Dios y el tiempo; esos dos aliados.
El uno lo sabe todo; el otro lo revela casi todo.
Uno está en cada trama que el otro va desplegando.
Dios desparramó el tiempo como si volcara un colosal balde lleno de épocas, estrellas, besos, flores, desencuentros, cucharitas de helado, planetas, papelitos, amores... y desde entonces todo eso no para de expandirse, llevándonos a nosotros dos. Nosotros, que en medio de la marea nos encontramos, nos tomamos de la mano, nos miramos a los ojos, nos reconocemos en nuestros mutuos dolores y felicidades.
Nosotros, que también nos atamos a la muñeca los relojes que nos van a recordar que el tiempo espera en la puerta para llevarnos; o para -como decía Julio- "deshacerlo todo y recomenzar".
El tiempo se ríe a carcajadas de las pretensiones de eternidad que desplegamos; pero Dios a veces sonríe con ternura escuchando nuestros planes para un futuro del que nada sabemos.
Dios y el tiempo. El creador y su máquina perfecta; esa que nunca deja de funcionar.
El uno, capaz de estar por afuera de todo y por dentro de todo.

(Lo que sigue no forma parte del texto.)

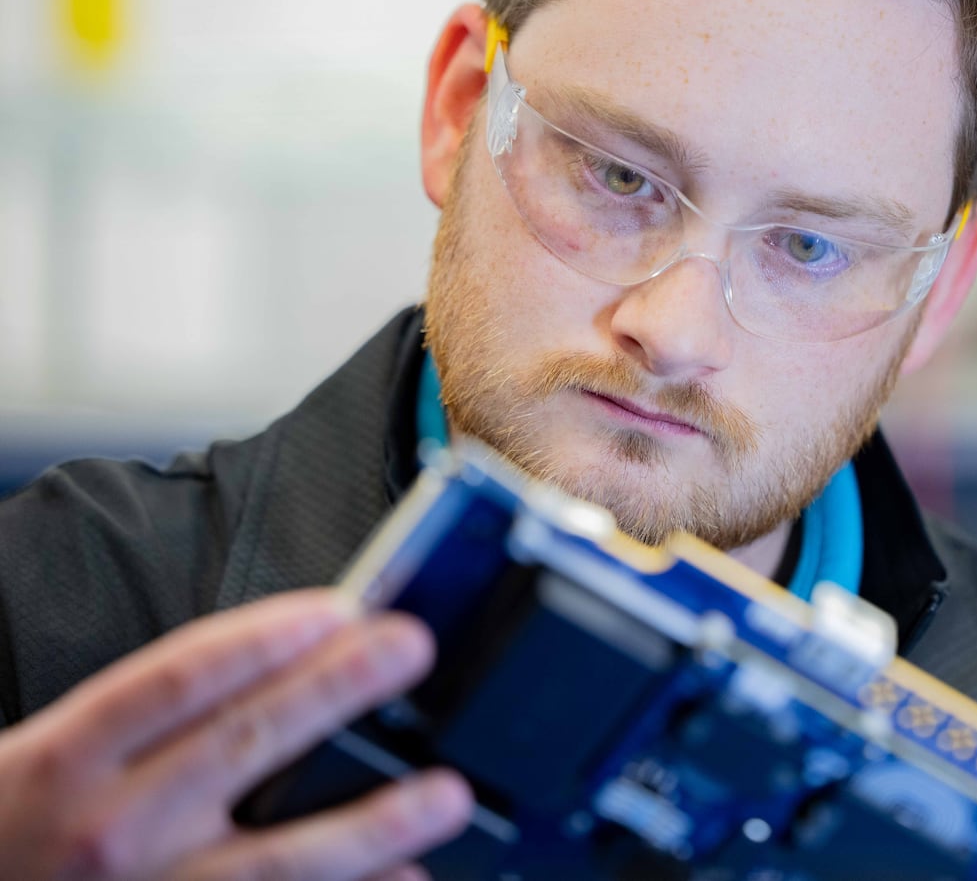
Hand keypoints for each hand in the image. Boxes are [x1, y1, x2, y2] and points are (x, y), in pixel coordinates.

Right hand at [0, 589, 472, 879]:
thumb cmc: (20, 824)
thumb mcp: (52, 749)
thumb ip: (151, 710)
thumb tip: (287, 653)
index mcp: (67, 757)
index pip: (178, 677)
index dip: (265, 636)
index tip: (340, 607)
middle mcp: (110, 828)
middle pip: (243, 744)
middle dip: (339, 689)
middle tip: (412, 648)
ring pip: (277, 859)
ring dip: (374, 824)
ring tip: (447, 794)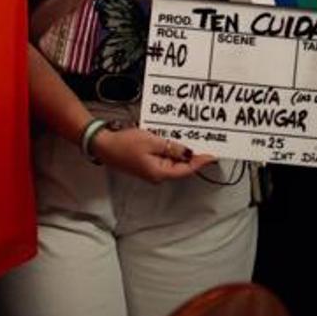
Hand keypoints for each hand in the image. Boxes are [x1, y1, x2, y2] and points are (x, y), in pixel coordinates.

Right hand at [92, 124, 213, 183]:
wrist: (104, 145)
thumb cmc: (125, 144)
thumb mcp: (152, 141)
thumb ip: (171, 147)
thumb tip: (188, 153)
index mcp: (160, 173)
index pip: (186, 169)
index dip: (201, 162)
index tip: (212, 155)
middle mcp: (157, 175)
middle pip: (181, 166)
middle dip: (194, 156)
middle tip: (207, 145)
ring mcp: (152, 170)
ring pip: (173, 162)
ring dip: (183, 152)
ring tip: (194, 141)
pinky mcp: (147, 164)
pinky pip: (165, 158)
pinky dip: (172, 150)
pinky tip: (176, 141)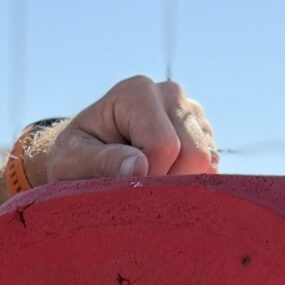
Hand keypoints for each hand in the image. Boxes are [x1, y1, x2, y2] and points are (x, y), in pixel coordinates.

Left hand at [42, 77, 219, 183]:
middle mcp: (171, 94)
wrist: (86, 154)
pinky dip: (189, 185)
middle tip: (135, 193)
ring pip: (208, 164)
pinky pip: (212, 170)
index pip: (163, 145)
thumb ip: (101, 162)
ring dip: (178, 186)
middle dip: (166, 185)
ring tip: (145, 183)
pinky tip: (162, 181)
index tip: (121, 188)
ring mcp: (192, 113)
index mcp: (137, 92)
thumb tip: (138, 168)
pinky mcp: (204, 133)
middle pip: (194, 155)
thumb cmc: (75, 157)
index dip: (147, 179)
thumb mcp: (72, 161)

El otro, capaz de actuar como contenido o continente; justo antes de dejar de ser y un poquito después de empezar a ser.
Dios desparramó el tiempo como si fuera una sutil capa de niebla en la que se pueden adivinar las siluetas de paisajes, imperios, burbujas, gente amándose, piezas de rompecabezas, estructuras megalíticas, lápices de colores, cosmogonías y gotas de rocío. Una furiosa bocanada de tiempo; una opaca vacuidad en la que titila el resplandor desenfocado de lejanas galaxias, lamparitas incandescentes, sistemas solares, faros, bichitos de luz.
Y ahí nos encontramos, percibiéndonos apenas en la inmensidad. Dos átomos que se chocan, tal vez por primera y última vez, cumpliendo una rutina de roce, colisión, y salto hacia los confines de lo conocido; roce, colisión y reiteración del salto.

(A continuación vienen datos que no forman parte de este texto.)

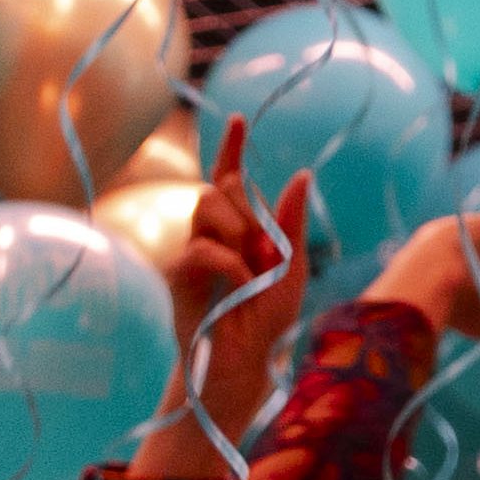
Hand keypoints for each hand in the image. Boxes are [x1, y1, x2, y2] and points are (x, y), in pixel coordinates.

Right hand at [164, 124, 315, 463]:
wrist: (244, 362)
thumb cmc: (268, 319)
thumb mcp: (292, 267)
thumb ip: (291, 223)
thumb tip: (302, 174)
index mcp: (239, 231)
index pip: (229, 179)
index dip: (231, 148)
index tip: (238, 118)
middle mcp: (210, 235)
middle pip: (219, 188)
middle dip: (248, 213)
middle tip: (264, 253)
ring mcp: (191, 253)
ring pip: (206, 207)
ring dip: (239, 232)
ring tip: (252, 269)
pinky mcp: (178, 276)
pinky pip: (201, 248)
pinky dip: (229, 263)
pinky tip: (240, 283)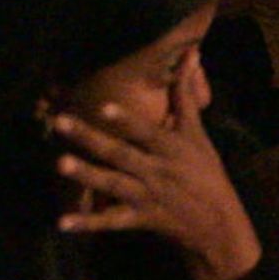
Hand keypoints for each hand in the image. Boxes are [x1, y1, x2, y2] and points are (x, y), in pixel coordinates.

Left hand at [52, 55, 260, 279]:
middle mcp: (156, 170)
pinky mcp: (140, 219)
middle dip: (90, 138)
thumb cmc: (206, 173)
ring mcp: (147, 196)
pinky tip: (62, 223)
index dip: (126, 119)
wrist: (219, 224)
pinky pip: (110, 221)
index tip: (103, 105)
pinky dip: (87, 223)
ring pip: (113, 184)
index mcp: (170, 149)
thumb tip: (191, 54)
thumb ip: (186, 96)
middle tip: (61, 122)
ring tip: (59, 164)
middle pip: (120, 154)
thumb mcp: (197, 134)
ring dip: (86, 175)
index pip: (146, 132)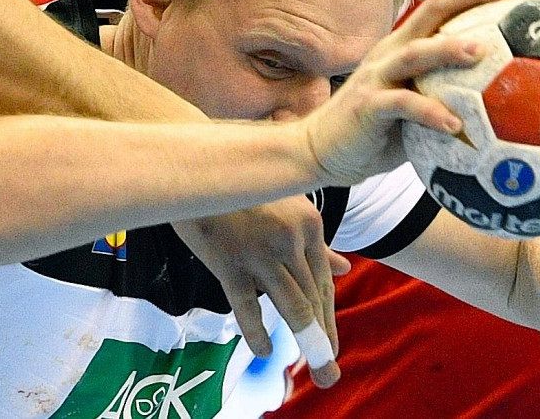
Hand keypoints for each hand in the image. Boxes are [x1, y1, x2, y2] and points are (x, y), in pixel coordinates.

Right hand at [173, 196, 351, 387]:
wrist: (194, 167)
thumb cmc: (239, 188)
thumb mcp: (284, 207)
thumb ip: (313, 241)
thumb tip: (345, 269)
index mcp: (309, 224)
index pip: (324, 281)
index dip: (329, 318)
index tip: (331, 347)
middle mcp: (292, 238)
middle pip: (314, 298)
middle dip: (323, 339)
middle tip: (328, 371)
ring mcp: (262, 251)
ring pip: (293, 305)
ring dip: (308, 342)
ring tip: (315, 368)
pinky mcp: (230, 261)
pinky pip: (248, 306)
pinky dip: (257, 333)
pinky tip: (263, 351)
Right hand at [303, 0, 516, 184]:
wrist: (321, 151)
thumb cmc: (376, 132)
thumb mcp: (415, 109)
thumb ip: (447, 98)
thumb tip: (502, 105)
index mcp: (403, 47)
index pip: (440, 9)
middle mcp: (390, 53)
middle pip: (430, 13)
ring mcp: (377, 77)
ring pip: (415, 54)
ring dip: (447, 49)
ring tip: (480, 51)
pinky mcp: (367, 105)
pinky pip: (402, 105)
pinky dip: (430, 113)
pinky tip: (455, 126)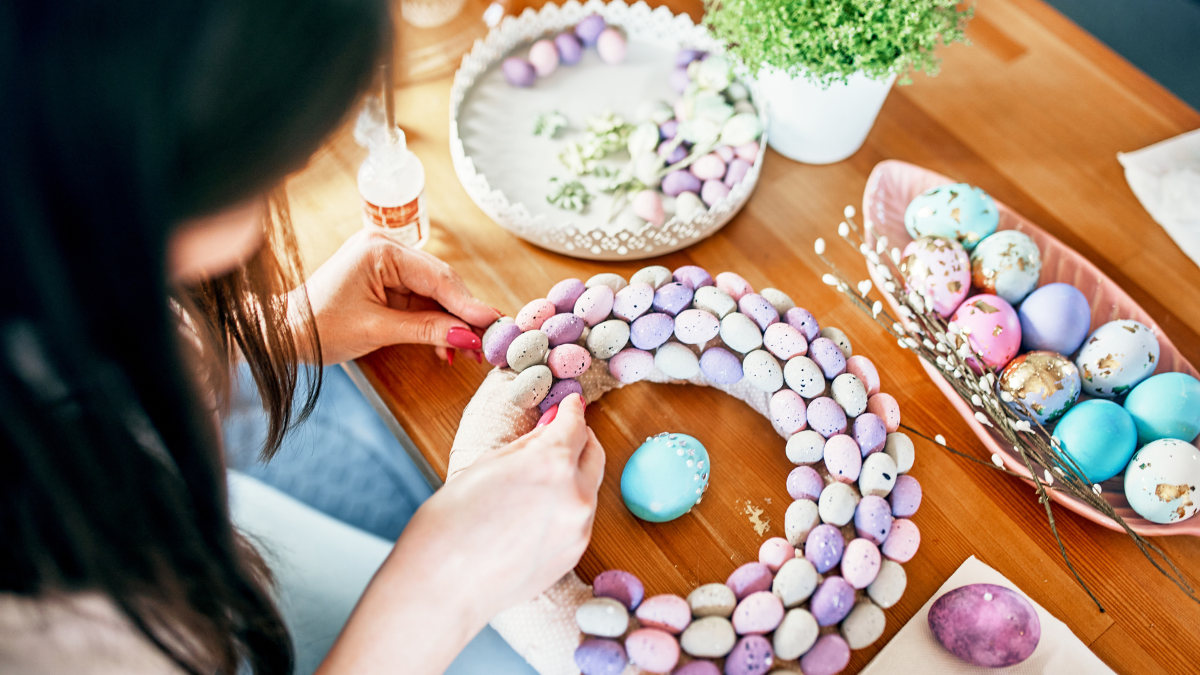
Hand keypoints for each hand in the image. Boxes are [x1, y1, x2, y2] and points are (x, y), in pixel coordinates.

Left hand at [294, 230, 499, 363]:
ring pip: (435, 294)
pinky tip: (447, 347)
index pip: (437, 277)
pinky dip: (435, 324)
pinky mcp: (389, 280)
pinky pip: (422, 301)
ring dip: (452, 324)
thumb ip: (425, 330)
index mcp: (380, 249)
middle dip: (464, 316)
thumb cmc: (318, 327)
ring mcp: (388, 263)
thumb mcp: (376, 329)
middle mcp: (387, 248)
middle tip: (489, 342)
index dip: (468, 304)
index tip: (493, 323)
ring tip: (471, 353)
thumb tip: (467, 337)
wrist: (285, 333)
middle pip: (441, 283)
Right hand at [317, 395, 603, 674]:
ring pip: (589, 488)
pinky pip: (580, 519)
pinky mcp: (573, 555)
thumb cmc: (451, 523)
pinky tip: (539, 509)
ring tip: (543, 474)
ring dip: (576, 473)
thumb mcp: (487, 465)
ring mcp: (579, 530)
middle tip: (562, 432)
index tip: (571, 404)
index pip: (575, 425)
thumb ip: (529, 444)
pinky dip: (569, 505)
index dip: (572, 410)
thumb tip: (552, 428)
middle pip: (594, 454)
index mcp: (552, 463)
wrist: (443, 586)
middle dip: (581, 438)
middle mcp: (575, 495)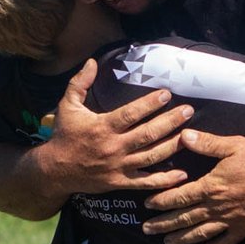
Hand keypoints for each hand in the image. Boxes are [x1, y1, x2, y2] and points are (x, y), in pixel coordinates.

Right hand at [41, 59, 193, 194]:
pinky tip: (182, 175)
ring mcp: (118, 166)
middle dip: (170, 122)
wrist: (54, 170)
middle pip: (147, 134)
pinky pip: (146, 182)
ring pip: (151, 156)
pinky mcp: (120, 182)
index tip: (167, 94)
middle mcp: (113, 147)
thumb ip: (80, 83)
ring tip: (190, 135)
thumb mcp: (67, 106)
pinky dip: (164, 180)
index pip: (131, 114)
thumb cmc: (64, 135)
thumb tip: (92, 61)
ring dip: (172, 146)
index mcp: (102, 127)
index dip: (150, 104)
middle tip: (188, 111)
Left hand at [141, 130, 244, 243]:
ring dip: (182, 239)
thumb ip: (208, 143)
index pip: (180, 196)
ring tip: (167, 243)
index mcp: (212, 186)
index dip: (162, 200)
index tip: (147, 204)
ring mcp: (231, 220)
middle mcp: (218, 207)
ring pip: (201, 233)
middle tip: (147, 230)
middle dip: (164, 225)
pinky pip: (226, 241)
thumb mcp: (234, 145)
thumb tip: (183, 136)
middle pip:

Pero ese encuentro -que es singularidad pura, porque se ha producido sin ser ignorado- es único para nosotros, y ahí es cuando lo inabarcable se vuelve pequeño. Este encuentro se extendió como una red que atrapó todo lo que estaba disperso y lo trajo hacia acá, hacia un diminuto e insignificante punto ajeno a los mapas y los relojes. Este encuentro pone a circular en reversa la gran explosión y nos lleva de regreso a casa. Por un instante, aprovechando un guiño del ojo derecho de Dios, el mundo entero cabe en el espacio que nos separa. Ese espacio que ya casi deja de existir.